**EXERCISE MATERIALS:**
+===+
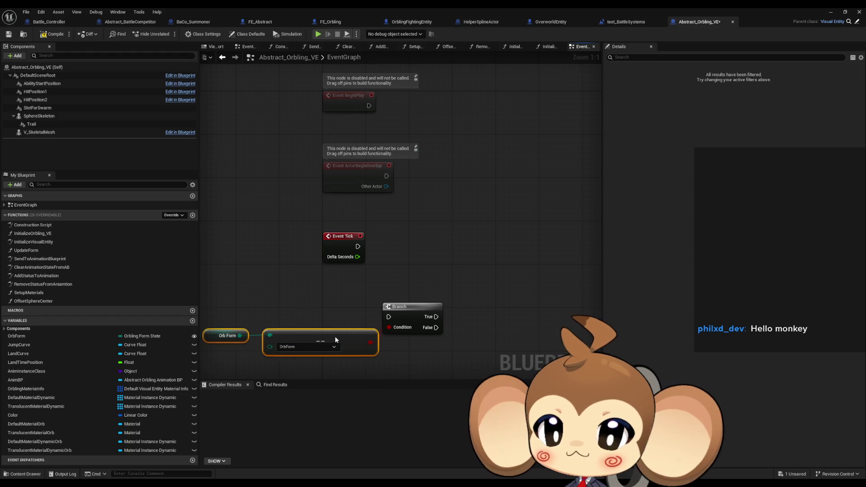
Step: Tidy the comparison nodes and drag a Sphere Skeleton reference into the graph
left_click(364, 364)
left_click_drag(223, 337, 233, 337)
left_click(258, 283)
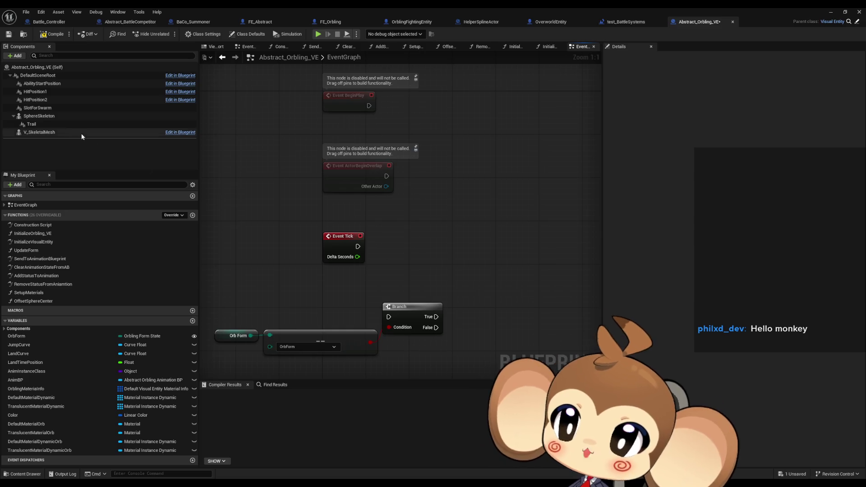
mouse_move(51, 116)
left_mouse_down()
mouse_move(515, 254)
mouse_move(481, 276)
mouse_move(419, 258)
mouse_move(442, 264)
left_mouse_up()
Step: Add a Get Relative Location node for Sphere Skeleton and paste a second Sphere Skeleton reference
type("get rel loca")
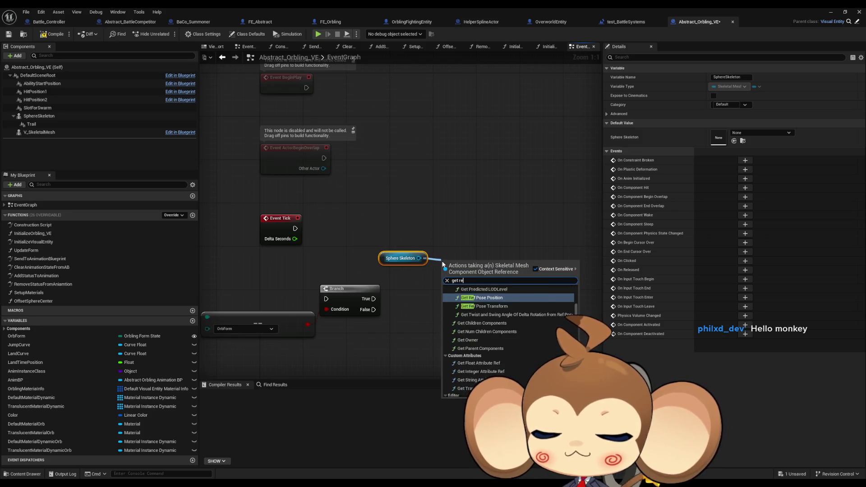
key("Return")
+===+
Every record must be copied exactly, with images dropped from the result.

**EXERCISE ANSWER:**
Step: Tidy the comparison nodes and drag a Sphere Skeleton reference into the graph
left_click(364, 364)
left_click_drag(223, 337, 233, 337)
left_click(258, 283)
mouse_move(51, 116)
left_mouse_down()
mouse_move(515, 254)
mouse_move(481, 276)
mouse_move(419, 258)
mouse_move(442, 264)
left_mouse_up()
Step: Add a Get Relative Location node for Sphere Skeleton and paste a second Sphere Skeleton reference
type("get rel loca")
key("Return")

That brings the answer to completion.